DÜSSELDORF. Damit würden außerdem steuerbefreite berufsständische Versorgungswerke, Pensionskassen und Stiftungen steuerlich schlechter gestellt, ergänzte Siegfried Cofalka, Geschäftsführer der Oppenheim Immobilien Kapitalanlagegesellschaft mbH, dem Marktführer unter den Anbietern von Immobilien-Spezialfonds.

Reits sollen von der Körperschaft- und Gewerbesteuer befreit sein und dafür im Gegenzug 90 Prozent ihrer Erträge als Dividenden ausschütten, die dann beim Anleger besteuert werden. Aufgrund von Doppelbesteuerungsabkommen (DBA) könnte es in Ausnahmefällen dazu kommen, dass ausländische Gesellschaften die Reit-Ausschüttungen nicht versteuern müssen. Dieses Schlupfloch will das Bundesfinanzministerium (BMF) schließen. Gegenwärtig wird das britische Reit-Modell diskutiert, dass eine Beteiligungshöchstgrenze von zehn Prozent vorsieht. Bis zu dieser Höhe kann den DBA zufolge eine Quellensteuer auf Dividenden von 15 Prozent erhoben werden. In diesem Zusammenhang werde auch überlegt, eine generelle Quellensteuer auf Reits-Dividenden zu erheben, hieß es aus dem Teilnehmerkreis einer Gesprächsrunde zwischen Vertretern des BMF und der Initiative Finanzstandort Deutschland (IFD). Die IFD ist eine von Banken geführten Gruppe von Reits-Protagonisten.
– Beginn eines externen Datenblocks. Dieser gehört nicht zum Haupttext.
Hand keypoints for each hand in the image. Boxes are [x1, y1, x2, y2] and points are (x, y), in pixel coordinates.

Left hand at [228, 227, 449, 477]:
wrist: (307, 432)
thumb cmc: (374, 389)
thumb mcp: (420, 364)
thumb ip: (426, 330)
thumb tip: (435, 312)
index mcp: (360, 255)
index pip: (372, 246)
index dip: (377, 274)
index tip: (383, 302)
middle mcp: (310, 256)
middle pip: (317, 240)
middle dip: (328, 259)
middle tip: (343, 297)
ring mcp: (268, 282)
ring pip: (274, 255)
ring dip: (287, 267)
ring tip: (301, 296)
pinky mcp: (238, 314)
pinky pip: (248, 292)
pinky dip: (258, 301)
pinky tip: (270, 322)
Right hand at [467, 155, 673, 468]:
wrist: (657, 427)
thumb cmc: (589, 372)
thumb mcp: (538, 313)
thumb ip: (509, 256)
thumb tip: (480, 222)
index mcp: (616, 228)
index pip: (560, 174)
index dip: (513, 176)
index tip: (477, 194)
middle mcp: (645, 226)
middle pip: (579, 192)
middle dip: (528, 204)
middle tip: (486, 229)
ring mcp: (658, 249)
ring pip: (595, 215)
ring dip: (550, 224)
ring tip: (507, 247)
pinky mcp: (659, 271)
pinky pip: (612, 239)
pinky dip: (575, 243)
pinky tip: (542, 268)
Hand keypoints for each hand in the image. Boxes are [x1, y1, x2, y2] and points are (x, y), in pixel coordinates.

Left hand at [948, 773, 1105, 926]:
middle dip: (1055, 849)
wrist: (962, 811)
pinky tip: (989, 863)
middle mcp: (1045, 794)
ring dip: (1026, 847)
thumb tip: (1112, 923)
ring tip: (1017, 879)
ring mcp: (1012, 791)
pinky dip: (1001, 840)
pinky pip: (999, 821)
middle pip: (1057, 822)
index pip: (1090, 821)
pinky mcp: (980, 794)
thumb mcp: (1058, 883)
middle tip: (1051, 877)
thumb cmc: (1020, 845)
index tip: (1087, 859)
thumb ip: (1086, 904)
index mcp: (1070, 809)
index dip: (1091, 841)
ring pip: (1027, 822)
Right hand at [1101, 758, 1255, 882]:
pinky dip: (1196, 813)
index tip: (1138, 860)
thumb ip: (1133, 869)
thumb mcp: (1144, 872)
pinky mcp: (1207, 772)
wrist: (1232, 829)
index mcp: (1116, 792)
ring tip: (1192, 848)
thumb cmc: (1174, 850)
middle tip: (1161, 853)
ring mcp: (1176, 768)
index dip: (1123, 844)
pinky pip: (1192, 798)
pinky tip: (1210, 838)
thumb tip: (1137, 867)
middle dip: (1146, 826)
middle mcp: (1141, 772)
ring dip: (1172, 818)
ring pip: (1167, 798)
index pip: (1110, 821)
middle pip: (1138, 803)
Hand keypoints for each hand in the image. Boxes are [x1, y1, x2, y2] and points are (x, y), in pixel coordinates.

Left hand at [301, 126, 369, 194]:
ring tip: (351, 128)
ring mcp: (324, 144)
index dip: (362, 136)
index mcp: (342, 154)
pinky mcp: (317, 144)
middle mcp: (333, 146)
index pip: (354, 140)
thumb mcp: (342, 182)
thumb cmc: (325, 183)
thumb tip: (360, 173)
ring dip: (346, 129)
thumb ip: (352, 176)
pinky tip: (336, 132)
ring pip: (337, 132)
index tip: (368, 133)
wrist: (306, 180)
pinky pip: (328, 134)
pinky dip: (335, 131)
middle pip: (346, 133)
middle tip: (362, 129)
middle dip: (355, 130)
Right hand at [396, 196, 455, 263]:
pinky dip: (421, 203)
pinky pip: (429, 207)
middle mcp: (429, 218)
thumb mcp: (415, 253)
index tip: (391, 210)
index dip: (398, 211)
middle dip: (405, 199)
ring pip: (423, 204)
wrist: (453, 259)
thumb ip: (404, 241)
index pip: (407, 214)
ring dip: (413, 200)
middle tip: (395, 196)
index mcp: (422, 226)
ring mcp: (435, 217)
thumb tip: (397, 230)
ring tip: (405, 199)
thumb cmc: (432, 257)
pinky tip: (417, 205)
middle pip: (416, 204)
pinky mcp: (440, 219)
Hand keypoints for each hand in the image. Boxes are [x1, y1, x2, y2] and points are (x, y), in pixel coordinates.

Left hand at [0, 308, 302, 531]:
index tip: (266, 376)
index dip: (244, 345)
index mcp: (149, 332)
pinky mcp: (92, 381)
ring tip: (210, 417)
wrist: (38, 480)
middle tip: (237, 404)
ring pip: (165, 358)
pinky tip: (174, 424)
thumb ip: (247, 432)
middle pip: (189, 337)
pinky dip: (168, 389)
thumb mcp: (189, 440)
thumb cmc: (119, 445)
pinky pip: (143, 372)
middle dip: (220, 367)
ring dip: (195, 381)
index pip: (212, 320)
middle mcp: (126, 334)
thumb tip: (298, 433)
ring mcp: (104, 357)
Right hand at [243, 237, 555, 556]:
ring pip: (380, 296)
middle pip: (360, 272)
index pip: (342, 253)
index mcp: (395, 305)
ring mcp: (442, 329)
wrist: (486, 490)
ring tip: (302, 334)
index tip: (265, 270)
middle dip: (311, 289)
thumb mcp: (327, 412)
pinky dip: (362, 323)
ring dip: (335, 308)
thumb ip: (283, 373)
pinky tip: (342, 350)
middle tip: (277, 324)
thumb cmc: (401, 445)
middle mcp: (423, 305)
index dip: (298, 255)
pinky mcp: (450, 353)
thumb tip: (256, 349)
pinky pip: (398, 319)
Bei der IFD geht man davon aus, dass sich institutionellen Investoren im Rahmen eines Anrechnungsverfahrens die Quellensteuer wieder zurückholen können. „Ein Anrechenverfahren macht nur Sinn, wenn die Institution Steuern zahlt“, hält Bernhard Berg, Geschäftsführer der AMB Generali Immobilien GmbH, dem IFD-Argument entgegen.

Insofern zehrt bei steuerbefreiten Institutionen eine Quellensteuer direkt in vollem Umfang an der Rendite. Auch Lebensversicherern nützt angesichts einer marginalen Besteuerung das Anrechnungsverfahren nicht viel. Sie reichen mindestens 90 Prozent ihrer Kapitalerträge an die Versicherten weiter. Die Besteuerung erfolgt bei ihren Kunden, sofern die Auszahlung der Lebensversicherung nicht steuerbefreit ist. Die Gesellschaft versteuert nur den ihr verbleibenden Anteil an den Kapitalerträgen.

Die deutschen Lebensversicherer, eine der wichtigsten Anlagezielgruppen der Reits-Befürworter, haben gegenwärtig rund fünf Prozent ihrer Kapitalanlagen von geschätzt 650 Mrd. Euro in Immobilien investiert, davon gute zwei Prozent direkt, den übrigen Teil indirekt etwa in Immobilienspezialfonds und geschlossenen Fonds. AMB-Generali-Manager Berg erwartet, dass der Portfolioanteil der Immobilien in den nächsten Jahren um zwei bis drei Prozentpunkte klettern wird – was einem Zuwachs von 13 Mrd. bis 20 Mrd. Euro entsprechen würde. Das Plus ist weit überwiegend in Form indirekter Anlagen zu erwarten.

Darüber hinaus plädieren Versicherer vehement für die Einführung nicht börsennotierter Private Reits. Auf einer EBS-Tagung in Oestrich-Winkel wurden am Freitag zwei Argumente deutlich: „Versicherer haben kein Interesse an Kursschwankungen“, erläutert EBS-Experte Becker. Zum anderen sehen sie als potenzielle Käufer von nicht betriebsnotwendigen Immobilienvermögen der Unternehmen die Notwendigkeit, vor einem möglichen Börsengang Portfolios neu zu strukturieren. Wer in einen Reit mit Immobilien einer Firma investiere, trage das Risiko der Insolvenz des Unternehmens mit, sagte EBS-Professor Stephan Bone-Winkel.